[Opening Supplied material section]
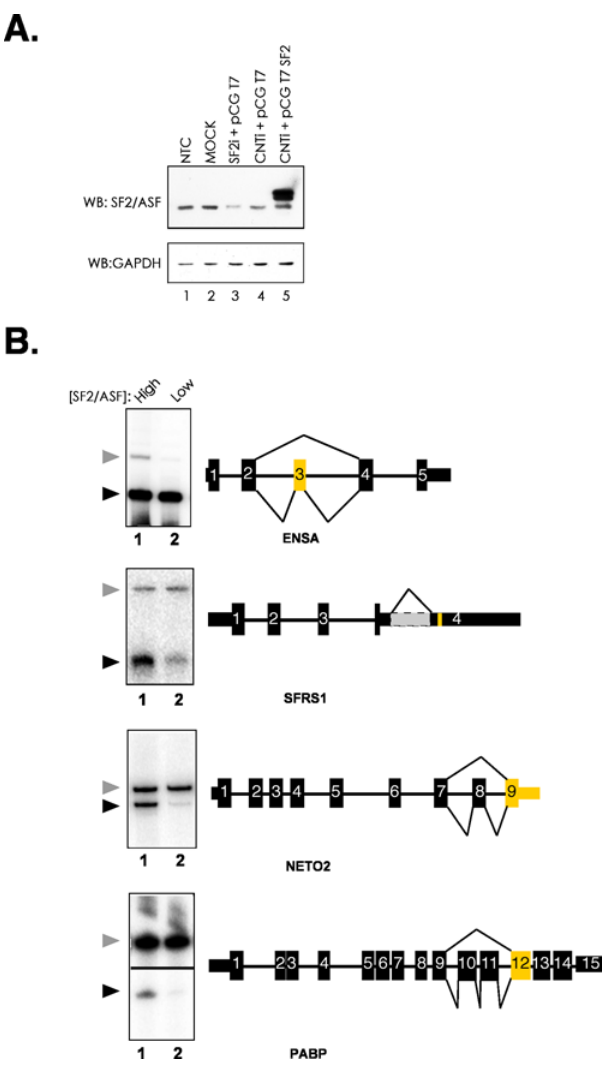
Figure 4. Alternative splicing of endogenous RNA transcripts targeted by SF2/ASF. A) Western blot analysis of HEK293T cells co- transfected with siRNA duplexes and expression plasmids. The upper panel is probed with anti-SF2/ASF monoclonal antibody, the lower panel is probed with anti-GAPDH monoclonal antibody. Lane 1, non transfected control (NTC); Lane 2, Mock (no siRNA or plasmid); Lane 3, siRNA targeting SF2/ASF and empty vector (pCGT7); Lane 4, scrambled siRNA and empty vector; Lane 5, scrambled siRNA and T7-tagged SF2/ASF expression plasmid (pCGT7 SF2). Total RNA was purified for RT-PCR analysis from samples corresponding to lanes 3 and 5. B) RT-PCR analysis of alternative splicing. Radiolabeled products were visualized by phosphorimaging. Schematic diagrams show exon-intron structure of target genes and patterns of alternative splicing. Thin rectangles indicate untranslated regions, thick rectangles indicate coding regions, thick lines indicate introns and thin lines indicate the alternative splicing event. Exons identified by CLIP are yellow. The grey region in the SFRS1 3 9 UTR indicates a retained intron. Arrowheads to the left of each panel indicate the included (gray arrowhead) and skipped (black arrowhead) alternative mRNA isoform. Lane 1 and 2 contain RNA purified from SF2/ASF overexpressing and depleted cells, for example see panel A, lanes 5 and 3, respectively. The sub-cellular fraction corresponding to the initial CLIP experiment is indicated below each gene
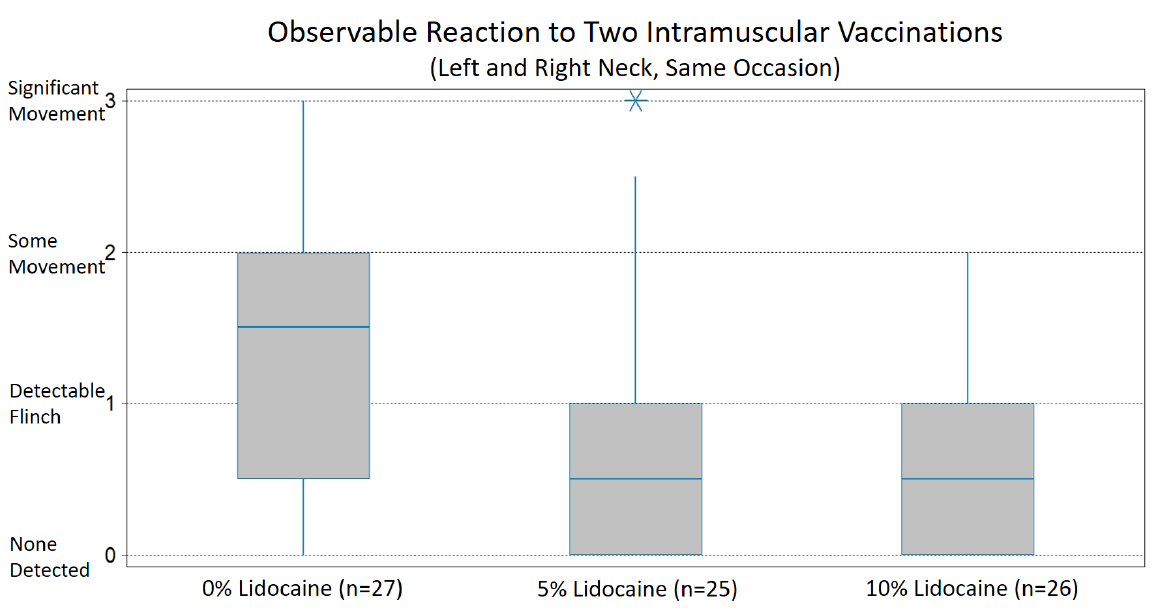
Figure 2. Box spans middle half of data, bisect line = median, whiskers span typical data, * = outlier.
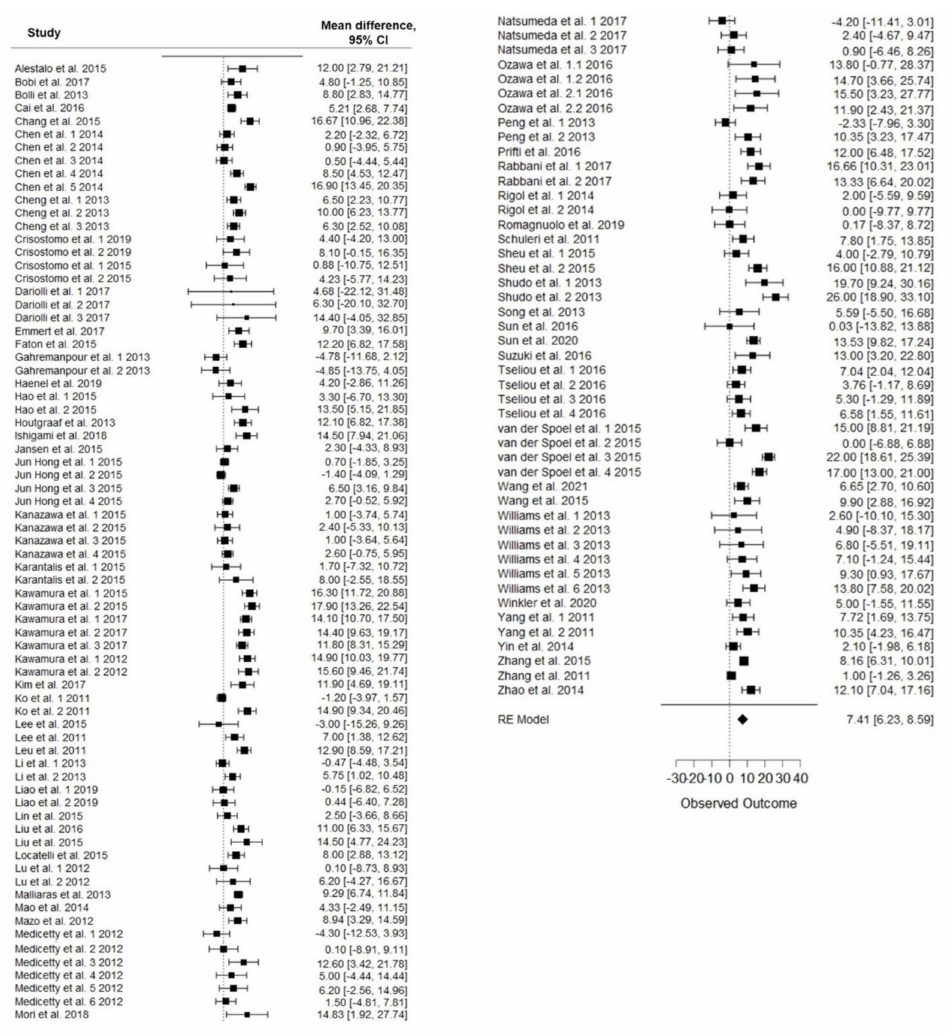
Figure 2. Forest plot showing the effect of stem-cell therapy on LVEF improvement compared with controls. Note: 95% CI, 95% confidence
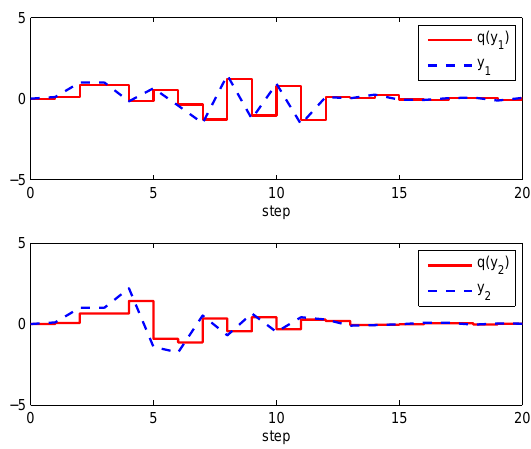
Figure 1: Parameters change of r(k)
[Closing Supplied material section]
Please give the data again unaltered, leaving out any images.

Figure 4. Alternative splicing of endogenous RNA transcripts targeted by SF2/ASF. A) Western blot analysis of HEK293T cells co- transfected with siRNA duplexes and expression plasmids. The upper panel is probed with anti-SF2/ASF monoclonal antibody, the lower panel is probed with anti-GAPDH monoclonal antibody. Lane 1, non transfected control (NTC); Lane 2, Mock (no siRNA or plasmid); Lane 3, siRNA targeting SF2/ASF and empty vector (pCGT7); Lane 4, scrambled siRNA and empty vector; Lane 5, scrambled siRNA and T7-tagged SF2/ASF expression plasmid (pCGT7 SF2). Total RNA was purified for RT-PCR analysis from samples corresponding to lanes 3 and 5. B) RT-PCR analysis of alternative splicing. Radiolabeled products were visualized by phosphorimaging. Schematic diagrams show exon-intron structure of target genes and patterns of alternative splicing. Thin rectangles indicate untranslated regions, thick rectangles indicate coding regions, thick lines indicate introns and thin lines indicate the alternative splicing event. Exons identified by CLIP are yellow. The grey region in the SFRS1 3 9 UTR indicates a retained intron. Arrowheads to the left of each panel indicate the included (gray arrowhead) and skipped (black arrowhead) alternative mRNA isoform. Lane 1 and 2 contain RNA purified from SF2/ASF overexpressing and depleted cells, for example see panel A, lanes 5 and 3, respectively. The sub-cellular fraction corresponding to the initial CLIP experiment is indicated below each gene
Figure 2. Box spans middle half of data, bisect line = median, whiskers span typical data, * = outlier.
Figure 2. Forest plot showing the effect of stem-cell therapy on LVEF improvement compared with controls. Note: 95% CI, 95% confidence
Figure 1: Parameters change of r(k)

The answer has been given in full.